• [Task goal]
Would you give the entries below again in full, exactly as they stand?

• [Materials provided]
--- START ---
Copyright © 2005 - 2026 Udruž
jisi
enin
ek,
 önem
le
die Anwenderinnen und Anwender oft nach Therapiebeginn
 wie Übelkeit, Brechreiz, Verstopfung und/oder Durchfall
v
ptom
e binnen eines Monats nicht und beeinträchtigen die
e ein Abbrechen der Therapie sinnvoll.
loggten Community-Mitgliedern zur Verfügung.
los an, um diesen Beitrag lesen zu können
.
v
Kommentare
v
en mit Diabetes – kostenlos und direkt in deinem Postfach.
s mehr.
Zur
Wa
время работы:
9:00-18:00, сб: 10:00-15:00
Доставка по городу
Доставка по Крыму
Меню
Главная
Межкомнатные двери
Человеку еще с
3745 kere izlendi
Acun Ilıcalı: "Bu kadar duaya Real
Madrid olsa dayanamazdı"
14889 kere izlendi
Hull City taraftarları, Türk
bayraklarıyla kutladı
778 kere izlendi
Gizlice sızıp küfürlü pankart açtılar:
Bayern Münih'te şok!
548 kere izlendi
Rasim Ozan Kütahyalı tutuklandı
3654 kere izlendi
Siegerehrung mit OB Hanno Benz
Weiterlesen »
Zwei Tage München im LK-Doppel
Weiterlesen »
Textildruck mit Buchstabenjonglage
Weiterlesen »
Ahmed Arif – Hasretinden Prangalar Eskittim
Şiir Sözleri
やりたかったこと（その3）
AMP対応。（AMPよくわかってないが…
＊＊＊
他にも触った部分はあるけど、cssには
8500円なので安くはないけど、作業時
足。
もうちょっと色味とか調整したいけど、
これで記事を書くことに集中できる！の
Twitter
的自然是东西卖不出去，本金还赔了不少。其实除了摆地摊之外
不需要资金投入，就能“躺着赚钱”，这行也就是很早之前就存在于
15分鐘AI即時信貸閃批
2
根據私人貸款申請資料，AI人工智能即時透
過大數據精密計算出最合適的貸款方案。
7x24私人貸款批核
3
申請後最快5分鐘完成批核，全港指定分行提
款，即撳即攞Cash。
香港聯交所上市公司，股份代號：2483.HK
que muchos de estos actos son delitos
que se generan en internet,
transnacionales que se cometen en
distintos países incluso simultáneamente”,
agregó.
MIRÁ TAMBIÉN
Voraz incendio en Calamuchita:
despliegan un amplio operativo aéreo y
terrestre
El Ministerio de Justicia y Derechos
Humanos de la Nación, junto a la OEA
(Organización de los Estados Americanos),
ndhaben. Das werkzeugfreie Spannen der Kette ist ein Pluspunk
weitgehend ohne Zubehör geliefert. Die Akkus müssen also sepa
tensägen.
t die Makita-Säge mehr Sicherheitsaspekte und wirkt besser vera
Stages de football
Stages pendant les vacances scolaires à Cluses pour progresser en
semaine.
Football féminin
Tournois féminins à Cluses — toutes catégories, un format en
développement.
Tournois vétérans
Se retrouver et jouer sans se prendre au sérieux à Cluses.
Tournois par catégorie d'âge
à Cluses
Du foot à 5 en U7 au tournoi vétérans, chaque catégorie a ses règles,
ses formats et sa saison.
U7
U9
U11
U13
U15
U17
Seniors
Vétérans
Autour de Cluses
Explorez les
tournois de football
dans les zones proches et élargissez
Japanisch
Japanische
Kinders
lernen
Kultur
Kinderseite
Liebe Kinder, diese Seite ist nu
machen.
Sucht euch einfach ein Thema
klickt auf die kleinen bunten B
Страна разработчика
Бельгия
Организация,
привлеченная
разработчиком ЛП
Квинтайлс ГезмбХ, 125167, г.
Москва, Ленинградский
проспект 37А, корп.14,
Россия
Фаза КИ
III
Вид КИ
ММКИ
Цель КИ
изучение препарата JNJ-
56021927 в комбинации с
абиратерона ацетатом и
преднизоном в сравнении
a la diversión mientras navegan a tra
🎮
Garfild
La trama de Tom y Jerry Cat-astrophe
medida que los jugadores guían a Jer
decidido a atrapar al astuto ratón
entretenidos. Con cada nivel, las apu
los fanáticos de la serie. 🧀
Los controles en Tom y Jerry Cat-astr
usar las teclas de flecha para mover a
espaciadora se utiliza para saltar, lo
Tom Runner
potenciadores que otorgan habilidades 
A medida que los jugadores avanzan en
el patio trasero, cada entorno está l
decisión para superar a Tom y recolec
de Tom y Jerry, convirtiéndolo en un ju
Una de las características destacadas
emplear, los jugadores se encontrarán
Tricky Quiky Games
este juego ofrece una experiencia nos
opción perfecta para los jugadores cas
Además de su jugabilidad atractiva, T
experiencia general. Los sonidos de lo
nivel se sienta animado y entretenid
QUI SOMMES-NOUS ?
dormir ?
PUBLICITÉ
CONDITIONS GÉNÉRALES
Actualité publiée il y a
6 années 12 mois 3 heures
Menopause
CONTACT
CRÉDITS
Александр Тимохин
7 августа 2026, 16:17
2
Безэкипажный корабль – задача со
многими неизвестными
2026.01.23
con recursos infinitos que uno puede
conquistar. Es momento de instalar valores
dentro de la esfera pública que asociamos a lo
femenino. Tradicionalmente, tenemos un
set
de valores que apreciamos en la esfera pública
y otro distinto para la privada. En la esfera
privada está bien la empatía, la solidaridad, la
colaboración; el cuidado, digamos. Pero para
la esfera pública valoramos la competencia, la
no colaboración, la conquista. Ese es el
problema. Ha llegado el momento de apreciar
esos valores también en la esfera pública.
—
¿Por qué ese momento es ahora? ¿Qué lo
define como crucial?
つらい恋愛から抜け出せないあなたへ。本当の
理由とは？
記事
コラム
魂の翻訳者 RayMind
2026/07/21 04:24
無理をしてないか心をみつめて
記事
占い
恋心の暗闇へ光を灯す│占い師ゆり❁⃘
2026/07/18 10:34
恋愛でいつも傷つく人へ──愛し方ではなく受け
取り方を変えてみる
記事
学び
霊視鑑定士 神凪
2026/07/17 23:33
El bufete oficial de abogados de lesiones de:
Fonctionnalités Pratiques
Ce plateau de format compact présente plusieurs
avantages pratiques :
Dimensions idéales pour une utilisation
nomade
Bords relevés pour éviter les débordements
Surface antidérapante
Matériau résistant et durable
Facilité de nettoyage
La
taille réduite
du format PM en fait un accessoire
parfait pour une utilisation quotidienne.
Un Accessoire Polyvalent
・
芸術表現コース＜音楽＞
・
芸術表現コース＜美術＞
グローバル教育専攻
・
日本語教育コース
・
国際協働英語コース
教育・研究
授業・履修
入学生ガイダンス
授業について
--- END ---
• [Result for this task]
Copyright © 2005 - 2026 Udruž
jisi
enin
ek,
 önem
le
die Anwenderinnen und Anwender oft nach Therapiebeginn
 wie Übelkeit, Brechreiz, Verstopfung und/oder Durchfall
v
ptom
e binnen eines Monats nicht und beeinträchtigen die
e ein Abbrechen der Therapie sinnvoll.
loggten Community-Mitgliedern zur Verfügung.
los an, um diesen Beitrag lesen zu können
.
v
Kommentare
v
en mit Diabetes – kostenlos und direkt in deinem Postfach.
s mehr.
Zur
Wa
время работы:
9:00-18:00, сб: 10:00-15:00
Доставка по городу
Доставка по Крыму
Меню
Главная
Межкомнатные двери
Человеку еще с
3745 kere izlendi
Acun Ilıcalı: "Bu kadar duaya Real
Madrid olsa dayanamazdı"
14889 kere izlendi
Hull City taraftarları, Türk
bayraklarıyla kutladı
778 kere izlendi
Gizlice sızıp küfürlü pankart açtılar:
Bayern Münih'te şok!
548 kere izlendi
Rasim Ozan Kütahyalı tutuklandı
3654 kere izlendi
Siegerehrung mit OB Hanno Benz
Weiterlesen »
Zwei Tage München im LK-Doppel
Weiterlesen »
Textildruck mit Buchstabenjonglage
Weiterlesen »
Ahmed Arif – Hasretinden Prangalar Eskittim
Şiir Sözleri
やりたかったこと（その3）
AMP対応。（AMPよくわかってないが…
＊＊＊
他にも触った部分はあるけど、cssには
8500円なので安くはないけど、作業時
足。
もうちょっと色味とか調整したいけど、
これで記事を書くことに集中できる！の
Twitter
的自然是东西卖不出去，本金还赔了不少。其实除了摆地摊之外
不需要资金投入，就能“躺着赚钱”，这行也就是很早之前就存在于
15分鐘AI即時信貸閃批
2
根據私人貸款申請資料，AI人工智能即時透
過大數據精密計算出最合適的貸款方案。
7x24私人貸款批核
3
申請後最快5分鐘完成批核，全港指定分行提
款，即撳即攞Cash。
香港聯交所上市公司，股份代號：2483.HK
que muchos de estos actos son delitos
que se generan en internet,
transnacionales que se cometen en
distintos países incluso simultáneamente”,
agregó.
MIRÁ TAMBIÉN
Voraz incendio en Calamuchita:
despliegan un amplio operativo aéreo y
terrestre
El Ministerio de Justicia y Derechos
Humanos de la Nación, junto a la OEA
(Organización de los Estados Americanos),
ndhaben. Das werkzeugfreie Spannen der Kette ist ein Pluspunk
weitgehend ohne Zubehör geliefert. Die Akkus müssen also sepa
tensägen.
t die Makita-Säge mehr Sicherheitsaspekte und wirkt besser vera
Stages de football
Stages pendant les vacances scolaires à Cluses pour progresser en
semaine.
Football féminin
Tournois féminins à Cluses — toutes catégories, un format en
développement.
Tournois vétérans
Se retrouver et jouer sans se prendre au sérieux à Cluses.
Tournois par catégorie d'âge
à Cluses
Du foot à 5 en U7 au tournoi vétérans, chaque catégorie a ses règles,
ses formats et sa saison.
U7
U9
U11
U13
U15
U17
Seniors
Vétérans
Autour de Cluses
Explorez les
tournois de football
dans les zones proches et élargissez
Japanisch
Japanische
Kinders
lernen
Kultur
Kinderseite
Liebe Kinder, diese Seite ist nu
machen.
Sucht euch einfach ein Thema
klickt auf die kleinen bunten B
Страна разработчика
Бельгия
Организация,
привлеченная
разработчиком ЛП
Квинтайлс ГезмбХ, 125167, г.
Москва, Ленинградский
проспект 37А, корп.14,
Россия
Фаза КИ
III
Вид КИ
ММКИ
Цель КИ
изучение препарата JNJ-
56021927 в комбинации с
абиратерона ацетатом и
преднизоном в сравнении
a la diversión mientras navegan a tra
🎮
Garfild
La trama de Tom y Jerry Cat-astrophe
medida que los jugadores guían a Jer
decidido a atrapar al astuto ratón
entretenidos. Con cada nivel, las apu
los fanáticos de la serie. 🧀
Los controles en Tom y Jerry Cat-astr
usar las teclas de flecha para mover a
espaciadora se utiliza para saltar, lo
Tom Runner
potenciadores que otorgan habilidades 
A medida que los jugadores avanzan en
el patio trasero, cada entorno está l
decisión para superar a Tom y recolec
de Tom y Jerry, convirtiéndolo en un ju
Una de las características destacadas
emplear, los jugadores se encontrarán
Tricky Quiky Games
este juego ofrece una experiencia nos
opción perfecta para los jugadores cas
Además de su jugabilidad atractiva, T
experiencia general. Los sonidos de lo
nivel se sienta animado y entretenid
QUI SOMMES-NOUS ?
dormir ?
PUBLICITÉ
CONDITIONS GÉNÉRALES
Actualité publiée il y a
6 années 12 mois 3 heures
Menopause
CONTACT
CRÉDITS
Александр Тимохин
7 августа 2026, 16:17
2
Безэкипажный корабль – задача со
многими неизвестными
2026.01.23
con recursos infinitos que uno puede
conquistar. Es momento de instalar valores
dentro de la esfera pública que asociamos a lo
femenino. Tradicionalmente, tenemos un
set
de valores que apreciamos en la esfera pública
y otro distinto para la privada. En la esfera
privada está bien la empatía, la solidaridad, la
colaboración; el cuidado, digamos. Pero para
la esfera pública valoramos la competencia, la
no colaboración, la conquista. Ese es el
problema. Ha llegado el momento de apreciar
esos valores también en la esfera pública.
—
¿Por qué ese momento es ahora? ¿Qué lo
define como crucial?
つらい恋愛から抜け出せないあなたへ。本当の
理由とは？
記事
コラム
魂の翻訳者 RayMind
2026/07/21 04:24
無理をしてないか心をみつめて
記事
占い
恋心の暗闇へ光を灯す│占い師ゆり❁⃘
2026/07/18 10:34
恋愛でいつも傷つく人へ──愛し方ではなく受け
取り方を変えてみる
記事
学び
霊視鑑定士 神凪
2026/07/17 23:33
El bufete oficial de abogados de lesiones de:
Fonctionnalités Pratiques
Ce plateau de format compact présente plusieurs
avantages pratiques :
Dimensions idéales pour une utilisation
nomade
Bords relevés pour éviter les débordements
Surface antidérapante
Matériau résistant et durable
Facilité de nettoyage
La
taille réduite
du format PM en fait un accessoire
parfait pour une utilisation quotidienne.
Un Accessoire Polyvalent
・
芸術表現コース＜音楽＞
・
芸術表現コース＜美術＞
グローバル教育専攻
・
日本語教育コース
・
国際協働英語コース
教育・研究
授業・履修
入学生ガイダンス
授業について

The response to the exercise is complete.